Mbak Yanti menyuruh kami untuk masuk. Memang, bagian dalam resto terasa jauh lebih hangat. Ada beberapa meja kecil yang masih kosong. Namun, meja grup sudah dipenuhi segerombol wanita paruh baya berbahasa Prancis yang lagi asyik nge-wine sambil berbincang ria. Mungkin mereka menggosipkan menantu mereka yang kabur-kaburan atau cucu mereka yang lagi kepingin anjing. Saya tahu, mereka diam-diam menatap kehadiran rombongan saya.
Kedatangan kami langsung disambut seorang pria enam puluh tahunan berpakaian chef berwarna putih yang sudah Mbak Yanti kenal dengan baik. Dia bernama José. Wajahnya sangat semringah dengan pipinya yang kemerahan. Selain menjabat sebagai kepala chef, dia adalah pemilik langsung restoran Le Tir Bouchon Montorgueil. Saya jamin, wajah dan perawakan José akan mengingatkan Anda pada karakter chef dalam film animasi Ratatouille.
Pria itu didampingi oleh seorang asisten yang tidak saya kenal namanya hingga akhir sesi makan malam. Anggaplah namanya Adrian karena nama itu cocok dengannya. Pria muda tampan berusia sekitar dua puluh delapan tahunan itu hanya mengenakan kaus putih bersih dan celana jins pudar. Bersama José, keduanya bergotong-royong menyatukan beberapa meja dan kursi hingga menjadi sebuah formasi memanjang. Sebagai orang Indonesia yang bertandang ke negeri orang, kami berniat menata meja kami sendiri. Tapi José melarang dan menyuruh kami untuk berdiam diri di pinggir sampai set meja telah siap.

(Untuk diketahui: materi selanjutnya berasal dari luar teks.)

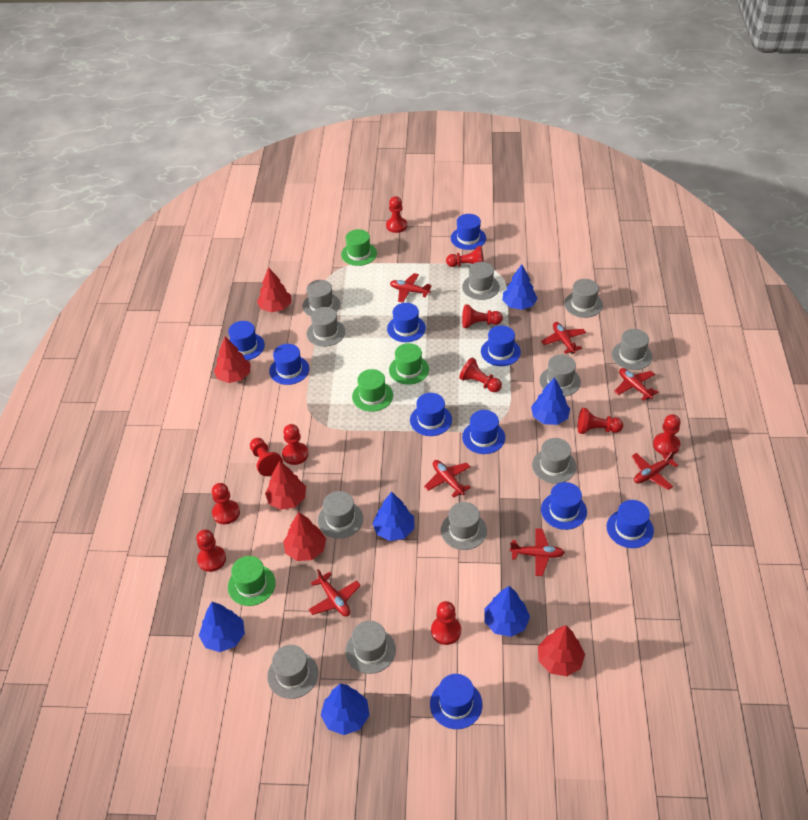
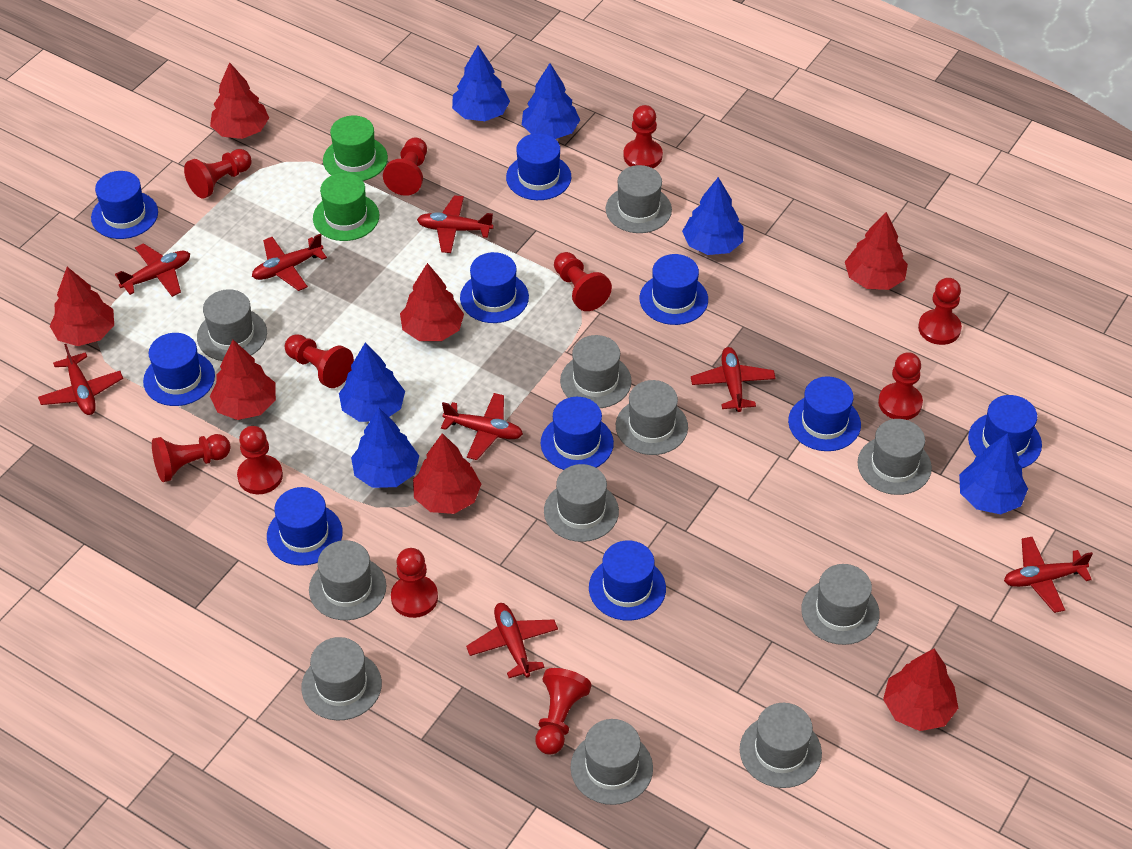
green hat: 4 -> 2
red plane: 7 -> 8
red tree: 5 -> 7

Dengan sigap Adrian menghampiri Mbak Yanti dan menyodorkan buku menu yang tentu saja berbahasa Prancis. Mbak Yanti langsung memesan porsi sharing untuk kami semua dengan bahasa Prancis yang lihai. Sebisa mungkin ia menghindari makanan nonhalal atau makanan lain yang tidak sesuai dengan lidah orang Indonesia.
Sembari menunggu makan malam datang, kami berbincang-bincang mengenang perjalan kami ke Eropa yang dramatis. Mbak Yanti menatap kami dengan antusias. Tapi karena sosok tegas dan juteknya membuat penasaran, hanya dengan satu pancingan pertanyaan, ia menceritakan kisah hidupnya.
“Mbak sudah jadi WNA?”
Dia menggeleng.
Dua dekade lalu, wanita itu kuliah di Paris. Dia tidak menceritakan awal mula ia bertahan hidup di Paris sebagai ekspatriat atau tentang pernikahannya yang kandas. Namun dia bercerita tentang kedua anaknya yang sudah beranjak remaja. Bahkan ia menunjukkan foto-foto mereka yang ia unggah di akun Instagram pribadinya. Si sulung, laki-laki, lebih mirip bapaknya yang bule. Sementara si bungsu, perempuan, mewarisi keeksotisan ibunya dari Timur. Keduanya tampan dan cantik.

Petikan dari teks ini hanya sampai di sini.